Герман берет изящный чайничек и наливает в такие же изящные кружки янтарную жидкость.
– Значит, ты – Овен? – спрашиваю я, доев самое вкусное в мире пирожное. Герман при этом вообще к еде не притрагивается, только на меня смотрит и еле заметно улыбается.
– Только не говори, Лена, что веришь в гороскопы, – с усмешкой отвечает он.
– Ну не то чтобы… – смущаюсь я снова. – Так тебе восемнадцать сегодня?
– Угу. Забирай меня скорей… и целуй меня везде, восемнадцать мне уже, – речитативом напевает он.
И между прочим, придвигается ближе, но сам не касается меня, зато вдруг просит:
– Поцелуй меня.
– Я… – меня тут же кидает в жар. – Я не могу…
– Почему? – приподнимает он брови насмешливо и пододвигается еще ближе.
– Я… я не знаю… – сглотнув, отвечаю ему, тщетно пытаясь подавить нахлынувшее волнение.
– А ты попробуй, – снижает он голос до шепота. И лицо Германа уже так близко, что чувствую его дыхание.
Кровь ударяет в лицо, в ушах оглушительно частит пульс, в груди все дрожит. Зажмурившись, я слегка подаюсь к нему и неловко притрагиваюсь губами к его губам. И сразу пытаюсь отстраниться. Но Герман уже запускает руку в мои волосы на затылке, притягивает к себе и целует сам. Не так пылко и нетерпеливо, как тогда, в кино. А очень-очень нежно, а у меня вдруг наворачиваются дурацкие предательские слезы…

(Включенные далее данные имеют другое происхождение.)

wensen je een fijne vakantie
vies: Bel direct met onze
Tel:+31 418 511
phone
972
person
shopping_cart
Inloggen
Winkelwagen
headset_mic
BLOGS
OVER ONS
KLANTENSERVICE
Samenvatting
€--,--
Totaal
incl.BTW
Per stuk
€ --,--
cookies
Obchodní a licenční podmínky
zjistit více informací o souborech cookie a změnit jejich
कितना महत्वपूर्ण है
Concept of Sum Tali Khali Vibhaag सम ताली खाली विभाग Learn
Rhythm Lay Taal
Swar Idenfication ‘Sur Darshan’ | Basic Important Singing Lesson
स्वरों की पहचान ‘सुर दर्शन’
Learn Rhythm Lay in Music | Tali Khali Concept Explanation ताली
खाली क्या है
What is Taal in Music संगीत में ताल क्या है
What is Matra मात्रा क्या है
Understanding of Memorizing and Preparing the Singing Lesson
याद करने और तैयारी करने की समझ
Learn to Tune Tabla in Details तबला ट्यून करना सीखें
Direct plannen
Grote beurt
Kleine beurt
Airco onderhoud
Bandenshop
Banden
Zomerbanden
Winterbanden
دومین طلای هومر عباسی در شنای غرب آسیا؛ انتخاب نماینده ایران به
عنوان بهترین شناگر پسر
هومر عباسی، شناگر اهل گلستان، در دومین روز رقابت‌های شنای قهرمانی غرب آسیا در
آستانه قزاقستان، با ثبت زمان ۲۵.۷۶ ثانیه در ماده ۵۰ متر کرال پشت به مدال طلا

– Что с тобой? – спрашивает он.
А я не знаю, что со мной. Хотя, наверное, знаю. Я так к нему привязалась за это время, что не представляю, как мы расстанемся. Мне уже становится заранее тоскливо.
– Ничего… все хорошо.
Не говорить же ему, что я прочитала, пусть и не целиком, чужое письмо. Его письмо.
– Точно? – хмурится он.
– Все просто чудесно, – выдавливаю из себя улыбку.

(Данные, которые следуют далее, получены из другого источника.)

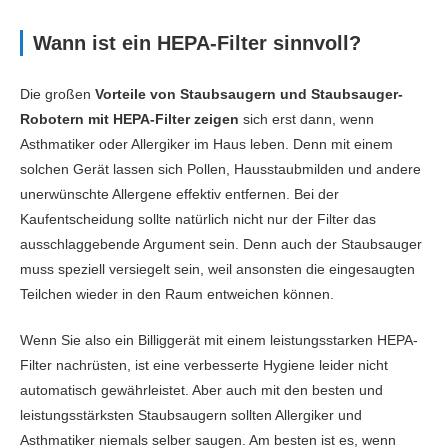
Wann ist ein HEPA-Filter sinnvoll?
Die großen
Vorteile von Staubsaugern und Staubsauger-
Robotern mit HEPA-Filter zeigen
sich erst dann, wenn
Asthmatiker oder Allergiker im Haus leben. Denn mit einem
solchen Gerät lassen sich Pollen, Hausstaubmilden und andere
unerwünschte Allergene effektiv entfernen. Bei der
Kaufentscheidung sollte natürlich nicht nur der Filter das
ausschlaggebende Argument sein. Denn auch der Staubsauger
muss speziell versiegelt sein, weil ansonsten die eingesaugten
Teilchen wieder in den Raum entweichen können.
Wenn Sie also ein Billiggerät mit einem leistungsstarken HEPA-
Filter nachrüsten, ist eine verbesserte Hygiene leider nicht
automatisch gewährleistet. Aber auch mit den besten und
leistungsstärksten Staubsaugern sollten Allergiker und
Asthmatiker niemals selber saugen. Am besten ist es, wenn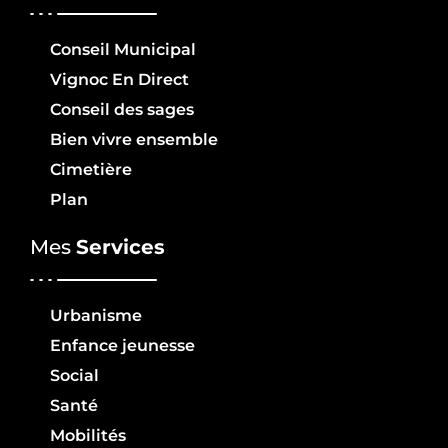
Conseil Municipal
Vignoc En Direct
Conseil des sages
Bien vivre ensemble
Cimetière
Plan
Mes
Services
Urbanisme
Enfance jeunesse
Social
Santé
Mobilités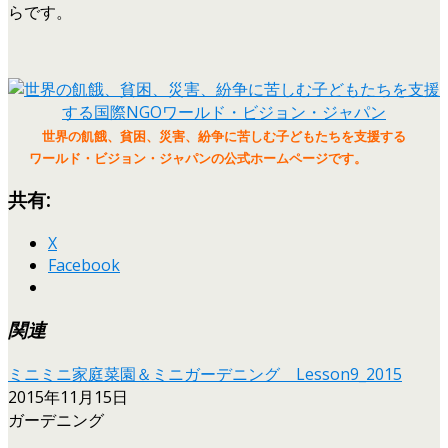
らです。
世界の飢餓、貧困、災害、紛争に苦しむ子どもたちを支援する
ワールド・ビジョン・ジャパンの公式ホームページです。
共有:
X
Facebook
関連
ミニミニ家庭菜園＆ミニガーデニング Lesson9_2015
2015年11月15日
ガーデニング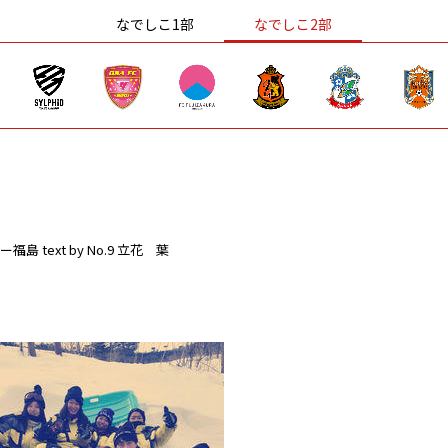
なでしこ1部
なでしこ2部
ー福島
text by No.9 立花 葉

Потом мы сидим с ним, полуобнявшись, на диване и смотрим, по моей, конечно же, просьбе, их домашнее видео. Папа его снимал. Вот маленький Герман в парке, вот в бассейне плещется, вот задувает свечи на торте… И везде он такой серьезный. На просьбы рассказать стишок или спеть песенку он только смотрит тяжело и отвечает: «Не хочу».
***
Домой приезжаю уже поздно. Герман выходит из машины и провожает меня до самой двери. И, конечно же, просто так не отпускает. Опять целует. Целует до головокружения. Целует так, что забываю о его отъезде и вообще обо всем плохом. Хочется просто наслаждаться моментом здесь и сейчас.
– Сладких снов, Лена, – шепчет мне на прощание. – Увидимся завтра в школе.

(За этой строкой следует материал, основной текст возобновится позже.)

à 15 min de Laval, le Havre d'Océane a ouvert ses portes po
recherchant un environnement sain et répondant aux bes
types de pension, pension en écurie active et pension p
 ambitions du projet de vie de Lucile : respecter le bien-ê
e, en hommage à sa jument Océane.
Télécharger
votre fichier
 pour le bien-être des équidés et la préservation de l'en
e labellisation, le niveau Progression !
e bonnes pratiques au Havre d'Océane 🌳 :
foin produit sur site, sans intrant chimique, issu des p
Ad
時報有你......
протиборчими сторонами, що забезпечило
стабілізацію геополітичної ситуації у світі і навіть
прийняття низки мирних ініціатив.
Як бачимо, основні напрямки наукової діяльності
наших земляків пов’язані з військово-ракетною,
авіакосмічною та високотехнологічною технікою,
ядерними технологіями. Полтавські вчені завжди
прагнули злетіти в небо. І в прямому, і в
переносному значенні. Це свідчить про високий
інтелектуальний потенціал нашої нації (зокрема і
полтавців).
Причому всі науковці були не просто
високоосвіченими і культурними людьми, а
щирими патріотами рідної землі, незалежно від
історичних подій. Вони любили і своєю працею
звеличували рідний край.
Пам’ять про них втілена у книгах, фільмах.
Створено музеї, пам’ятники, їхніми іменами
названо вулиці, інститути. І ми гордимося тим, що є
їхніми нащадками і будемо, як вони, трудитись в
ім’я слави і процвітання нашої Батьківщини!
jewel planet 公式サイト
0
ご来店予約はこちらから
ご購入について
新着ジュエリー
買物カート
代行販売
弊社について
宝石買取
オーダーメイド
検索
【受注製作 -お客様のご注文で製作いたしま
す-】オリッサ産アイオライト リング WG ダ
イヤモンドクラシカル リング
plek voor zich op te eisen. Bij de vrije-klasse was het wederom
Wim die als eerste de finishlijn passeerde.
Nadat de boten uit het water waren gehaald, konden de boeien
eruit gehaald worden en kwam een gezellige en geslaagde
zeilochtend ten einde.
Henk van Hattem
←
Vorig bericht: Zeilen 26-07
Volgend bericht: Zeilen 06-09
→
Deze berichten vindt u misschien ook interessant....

– Да, – шепчу с придыханием в ответ. С глупой и счастливой улыбкой захожу домой.
– Леночка, ты почему так поздно? – Бабушка чем-то обеспокоена.
– Просто у Германа, оказывается, был день рождения, – пританцовывая, подхожу к ней. Обнимаю, прижимаюсь щекой. – Бабушка, я так тебя обожаю!
– Ну-ну, – смеется бабушка. – Видать, хорошо сходила в гости. Но завтра мы идем в больницу. Не забыла?
Я с трудом переключаюсь – до сих пор словно в облаках парю. Конечно же, забыла! Но сейчас вспоминаю – точно, нам же назначено обследование в диагностическом центре…
45. Лена
«
И я замираю с телефоном в руках и с дурацкой улыбкой на все лицо. Люди в очереди, наверное, смотрят на меня как на девушку с приветом. Бабушка чуть в стороне беседует с каким-то врачом. Наверное, спрашивает, когда будут готовы результаты. А я каждую свободную минуту хватаюсь за телефон. Правда сейчас я даже не знаю, что Герману ответить. Я пока не могу откровенно писать ему то, что чувствую. Стыдно.